Dolly Sods is an area of high elevation wind-swept plains on the Allegheny Plateau. At elevations of 2,600 to over 4,000 feet, the area has extensive flat rocky plains, upland bogs, beaver ponds, and sweeping vistas. This landscape is the result of geographic isolation caused by the high mountains and man's attempts to tame this rugged area. The plant life and climate on this high plateau resembles northern Canada, and many species found here are near their southernmost range. The high plains area was once covered with 7 to 9 feet of humus. This humus layer was formed under a beautiful forest, consisting of red spruce trees, hemlocks, balsam firs, basswood, where the average tree was four feet in diameter. Unfortunately, extensive logging and fires have eliminated any traces of the once magnificent forest.

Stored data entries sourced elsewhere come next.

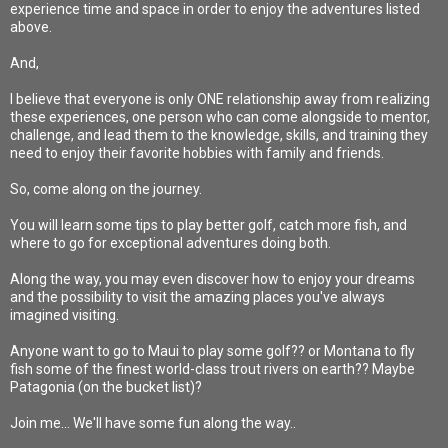
experience time and space in order to enjoy the adventures listed
above.
And,
I believe that everyone is only ONE relationship away from realizing
these experiences, one person who can come alongside to mentor,
challenge, and lead them to the knowledge, skills, and training they
need to enjoy their favorite hobbies with family and friends.
So, come along on the journey.
You will learn some tips to play better golf, catch more fish, and
where to go for exceptional adventures doing both.
Along the way, you may even discover how to enjoy your dreams
and the possibility to visit the amazing places you've always
imagined visiting.
Anyone want to go to Maui to play some golf?? or Montana to fly
fish some of the finest world-class trout rivers on earth?? Maybe
Patagonia (on the bucket list)?
Join me... We'll have some fun along the way..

During the 1880's, railroad logging made the spruce and hemlocks accessible and the huge trees, some up to 12 feet in diameter, were cut down. The seven to nine foot deep humus layer covering the forest floor dried out once the protective tree cover was gone. Sparks from railroad locomotives or logger's warming fires easily ignited this layer. Fires ravaged the area, burning everything down to the rocks underneath. The Civilian Conservation Corps planted red pine and other conifers in the area in the 1930's but in the inhospitable climate and present rocky soil of Dolly Sods, the trees now struggle to attain 12" in diameter. About the time the slash fires raged, local farmers burned the plains to create grazing land or "sods". The pioneer Dahle family used these sods for grazing sheep. Their German name became the present "Dolly" of Dolly Sods. Grazing continued on the Sods until the late 1970's.
In 1920, Congress created the Monongahela National Forest in which Dolly Sods lies. In the next two decades, much of the Sods were purchased and the Forest Service along with Civilian Conservation Corps (CCC) began to reforest the area. The current road system and 700 acres of red pine and red spruce plantations were established in the 1930's as part of their conservation efforts. During World War II, the U. S. Army used Black Bird Knob and Cabin Mountain as artillery targets. Old mortar shells from those exercises can occasionally still be found in the Wilderness and Scenic Area. They should be considered extremely dangerous. If one is found, DO NOT TOUCH. They are unstable and may explode. Report it to the District Ranger in Petersburg.
In 1975, Congress officially designated 10,215 acres as the Dolly Sods Wilderness. In 1993, the Nature Conservancy purchased a large tract of land just north of the Wilderness Area from Quintana Corporation, a Texas oil company. This key purchase dramatically expanded the high plains region, following in a rough arc from Bear Church Rock to the north-western tip of the present Wilderness located near Cabin Mountain. The property has been turned over to the USFS in two donations. It is unclear at this time whether the property will be officially incorporated into the Dolly Sods Wilderness proper, or remain simply as additional USFS acreage.